SBD/Issue 192/Olympics

Financial Irregularities Emerge At London Development Agency

KPMG accountants have been "called in to find the source" of irregularities at the London Development Agency (LDA) after a $165.4M (all figures US) hole was discovered in its accounts for the '12 Olympics, according to sources cited by Ashling O'Connor of the LONDON TIMES. While there is "no evidence of wrongdoing," LDA Dir of Olympic Legacy Development Gareth Blacker is "on indefinite leave along with his accountant." Blacker's Olympic Legacy Directorate department is the "focus of the KPMG investigation, which found that the agency failed to make provision for between" $99.1-165.4M to "compensate the businesses that were forced out of the Olympic site in Stratford, East London." The LDA has paid $1.2B "to piece together the highly contaminated land," after agreeing to a price of $1.7M per acre for 193 businesses to relocate, but the agency "has yet to settle 72 claims." The accounting anomaly "relates to a failure to put aside the money" (LONDON TIMES, 6/24).
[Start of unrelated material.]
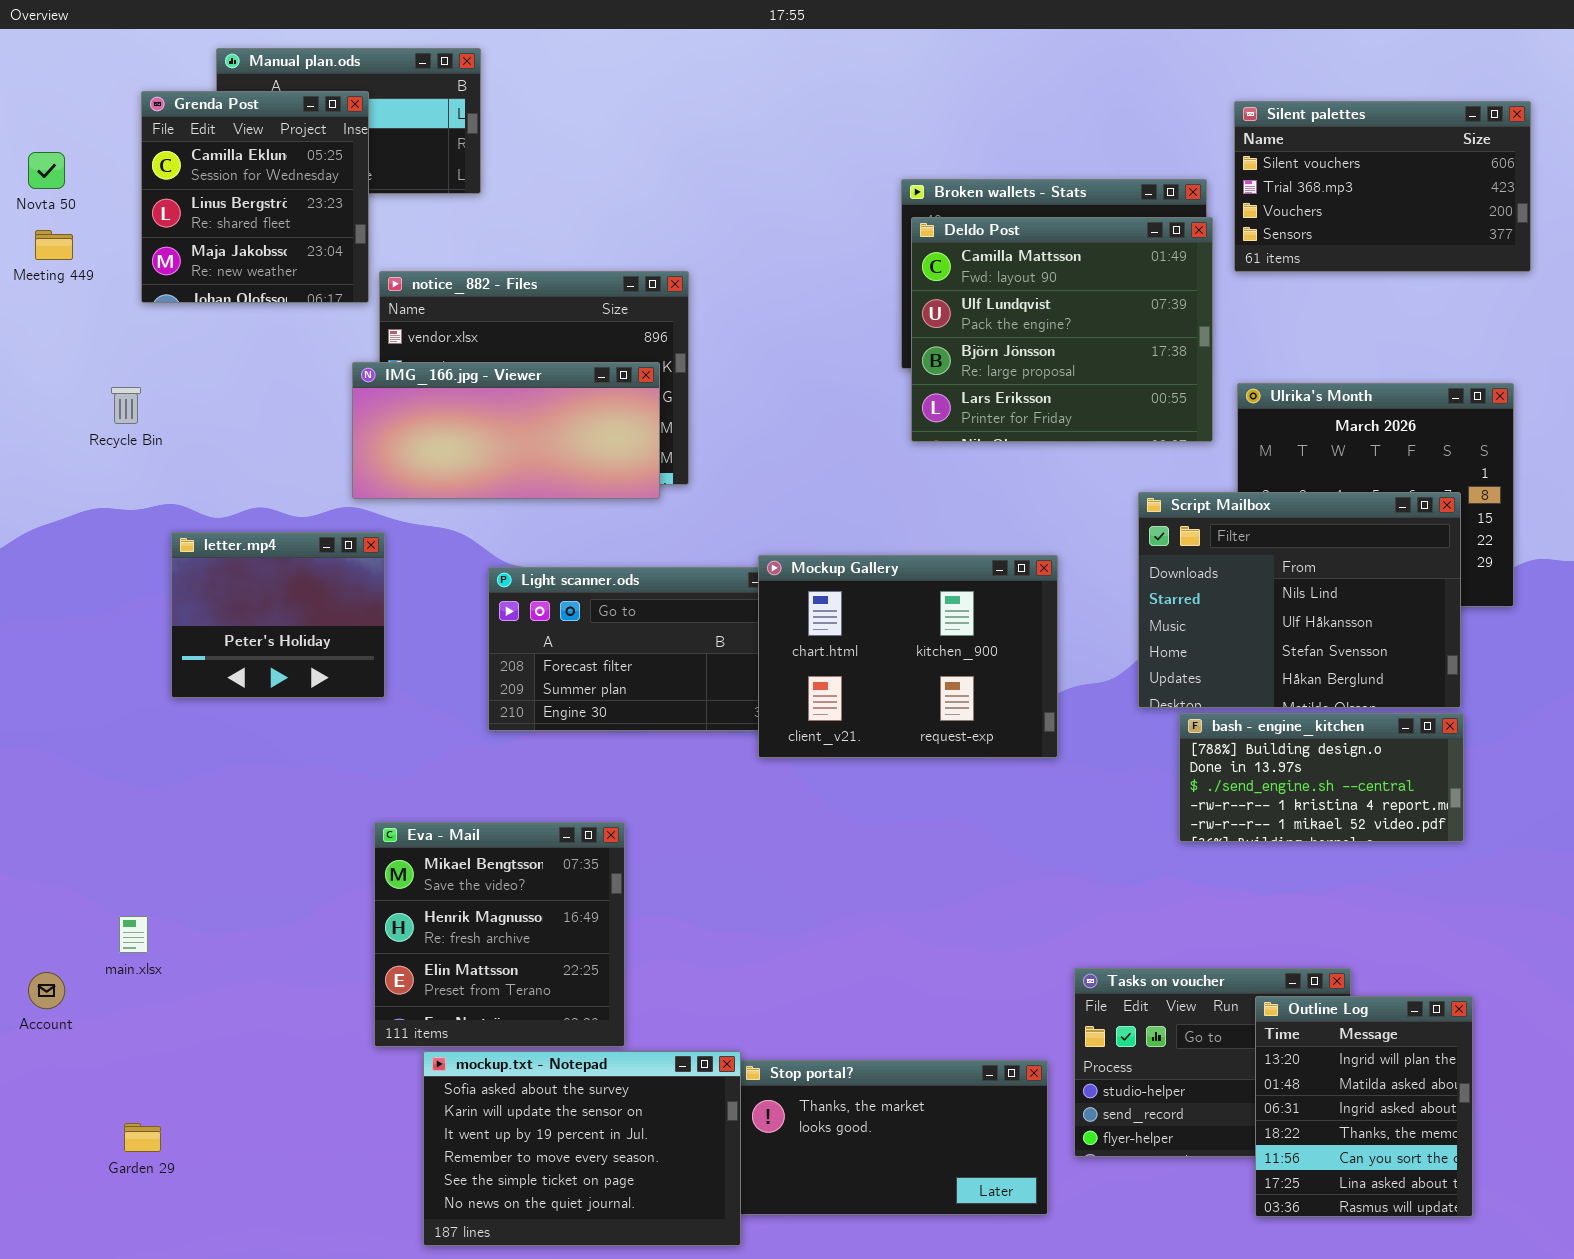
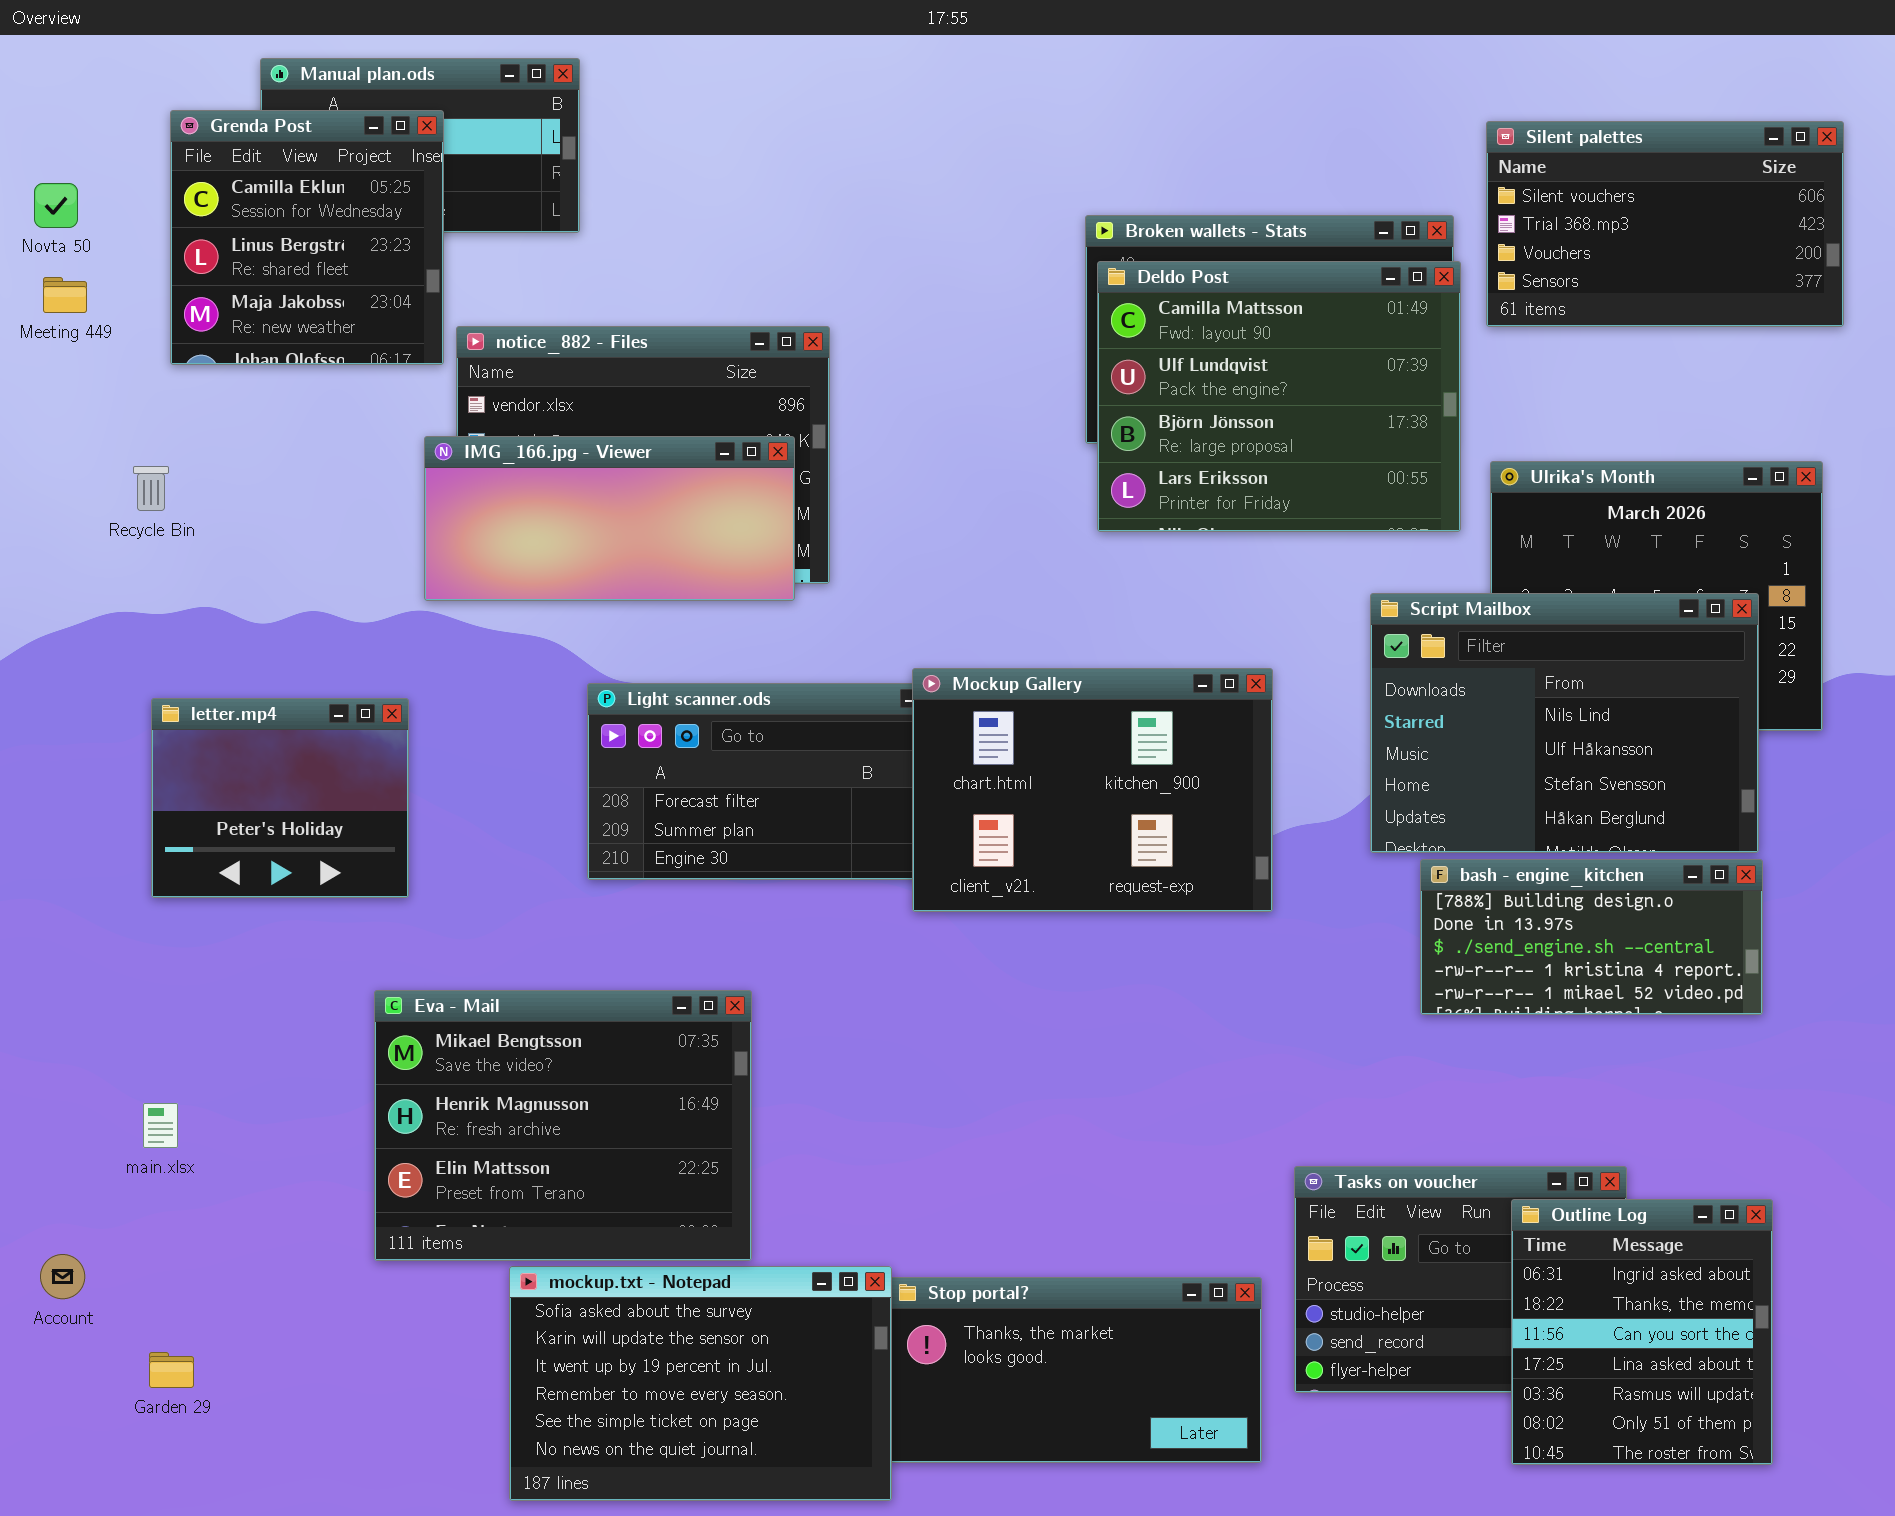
letter.mp4: [171,532,385,698] -> [151,698,409,898], moved
Eva - Mail: [374,822,625,1047] -> [374,990,752,1261], resized
Account: [28,972,65,1009] -> [40,1254,85,1299], moved
Outline Log: [1255,996,1473,1217] -> [1511,1199,1773,1465], scrolled down 2 rows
O'Connor writes despite the "financial mess" with the LDA, "even the most cynical have largely been won over by the apparent competence of the Olympic Delivery Authority [ODA], the agency clearing the site and building the venues." The ODA "has won the respect of urban planners, event managers, even environmentalists, and the general consensus is that the park will be delivered on time and budget, despite the recession." There is "even confidence in the ability" of LOCOG, led by Chair Sebastian Coe and CEO Paul Deighton, to "deliver an efficiently run event" in '12 (LONDON TIMES, 6/24).